Mutanda Kwesele

Personal information
- Full name: Mutanda Kwesele
- Date of birth: March 14, 1986 (age 39)
- Place of birth: Mufulira, Zambia
- Height: 5 ft 7 in (1.70 m)
- Position(s): Midfielder

College career
- Years: Team / Apps / (Gls)
- 2005: Santa Clara Broncos / 3 / (1)
- 2006–2008: Seattle Redhawks / 39 / (1)

Senior career*
- Years: Team / Apps / (Gls)
- 2007: Tacoma Tide / 6 / (1)
- 2009: Portland Timbers U23s / 10 / (1)
- 2011: FC Edmonton / 1 / (0)

= Mutanda Kwesele =

Zambian footballer (born 1986)

Mutanda Kwesele (born March 14, 1986, in Mufulira) is a Zambian footballer.

==Career==

===Youth and college===
Kwesele moved from his native Zambia to the United States with his family as a child, settling in Seattle, Washington. He attended Seattle Preparatory School, where he was a two-time All-Metro and All-District selection, and began his college soccer at Santa Clara University. He transferred to Seattle University prior to his sophomore season in 2006, and played three seasons with the Redhawks, helping the team reach the NCAA tournament in back-to-back seasons in 2006 and 2007. He played in 42 games during his college career, recording two goals and five assists.
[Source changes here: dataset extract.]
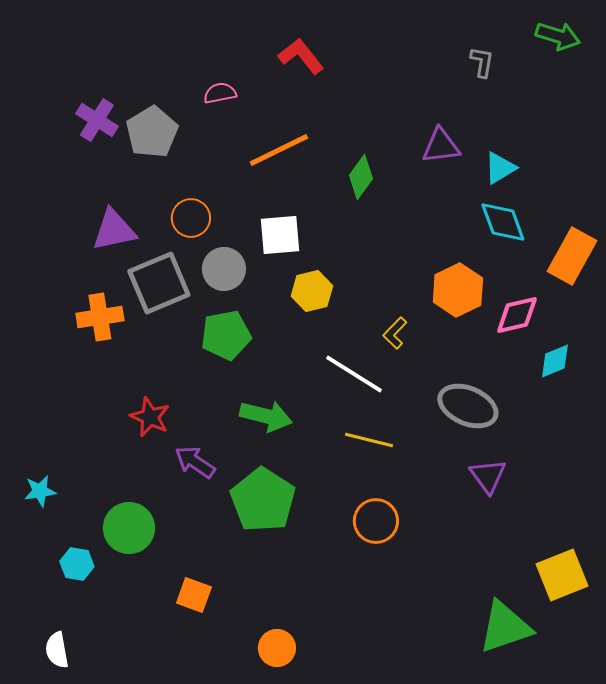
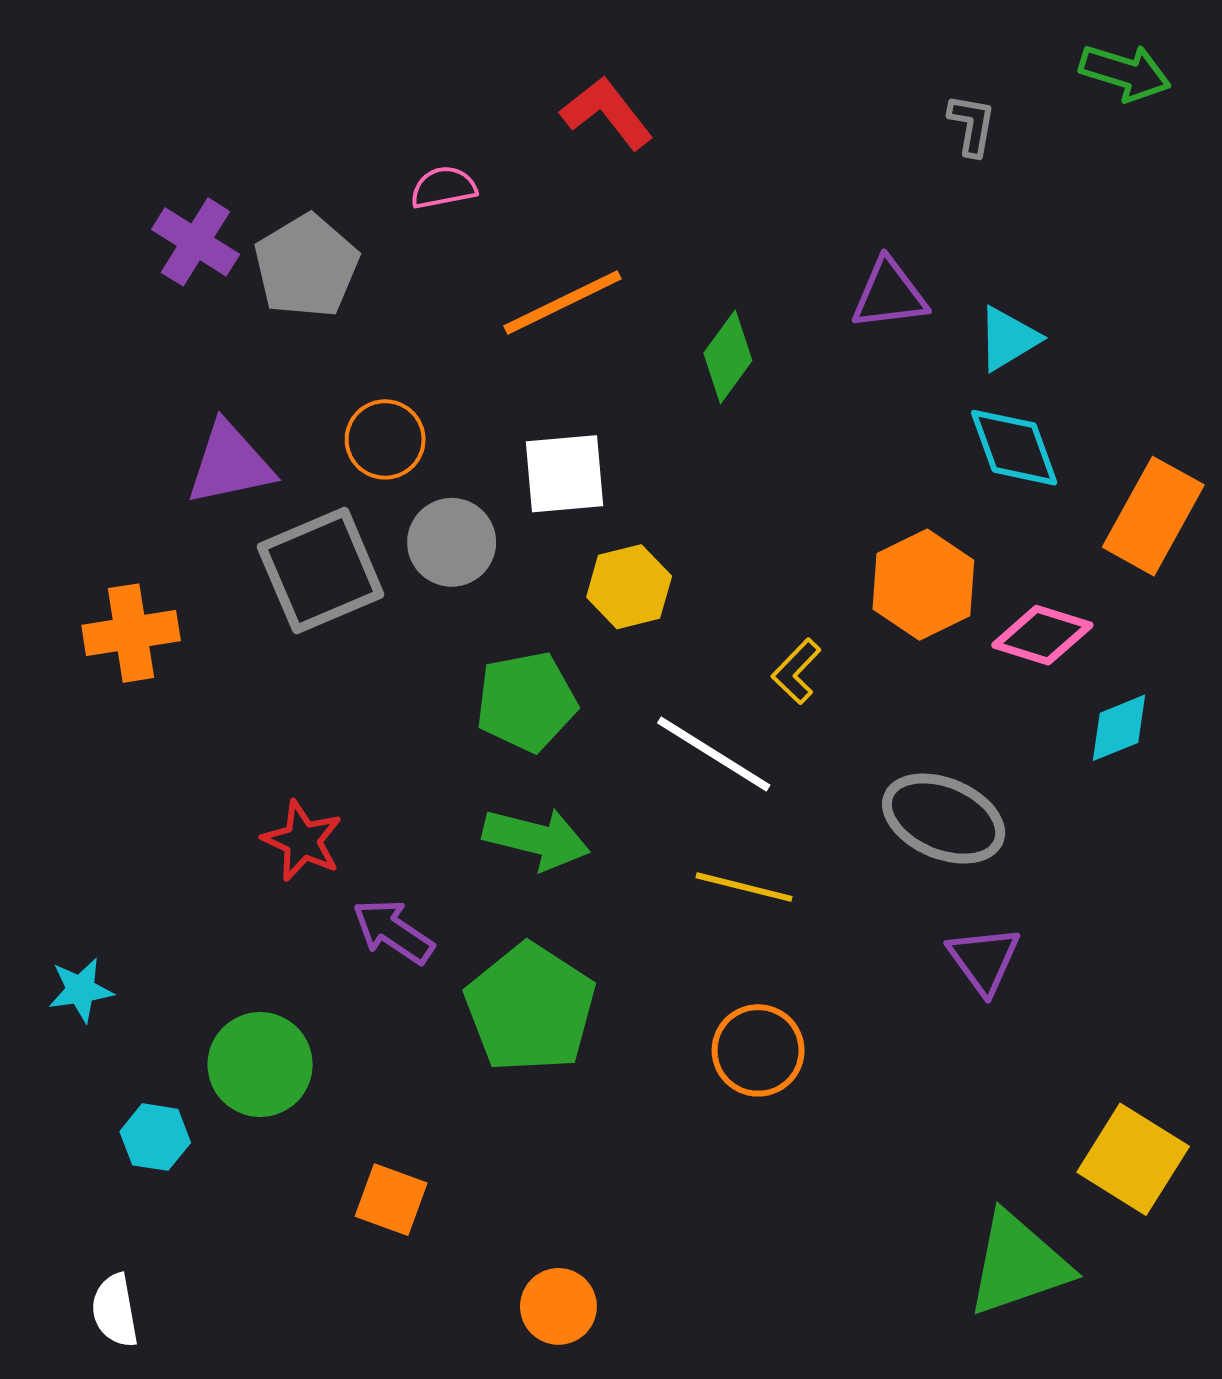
pink diamond: (517, 315) -> (1042, 635), turned 30
orange cross: (100, 317) -> (131, 633), moved
green pentagon: (226, 335) -> (526, 702), moved
yellow square: (562, 575) -> (1133, 1159), turned -36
During his college years Kwesele also played with the Tacoma Tide in the USL Premier Development League in 2007, playing in 10 games and scoring 1 goal.

===Professional===
Undrafted out of college, Kwesele was unable to secure a professional contract, and signed instead to play with the Portland Timbers U23s in the USL Premier Development League in 2009.

He signed his first professional contract in 2011 when he signed with FC Edmonton of the North American Soccer League.

He made his debut for Edmonton on May 4, 2011, in a 1–0 loss to Toronto FC in the 2011 Nutrilite Canadian Championship. The club released Kwesele on October 12, 2011, after the conclusion of the 2011 season.

=== Coaching ===
Mutanda has coached for several Seattle-area clubs, organizations and schools. He is currently a coach with Emerald City Football Club, and has coached for Rainier Beach High School. Mutanda is also founder of The Rising Point, a non-profit organization designed to bring quality soccer programs to underserved communities.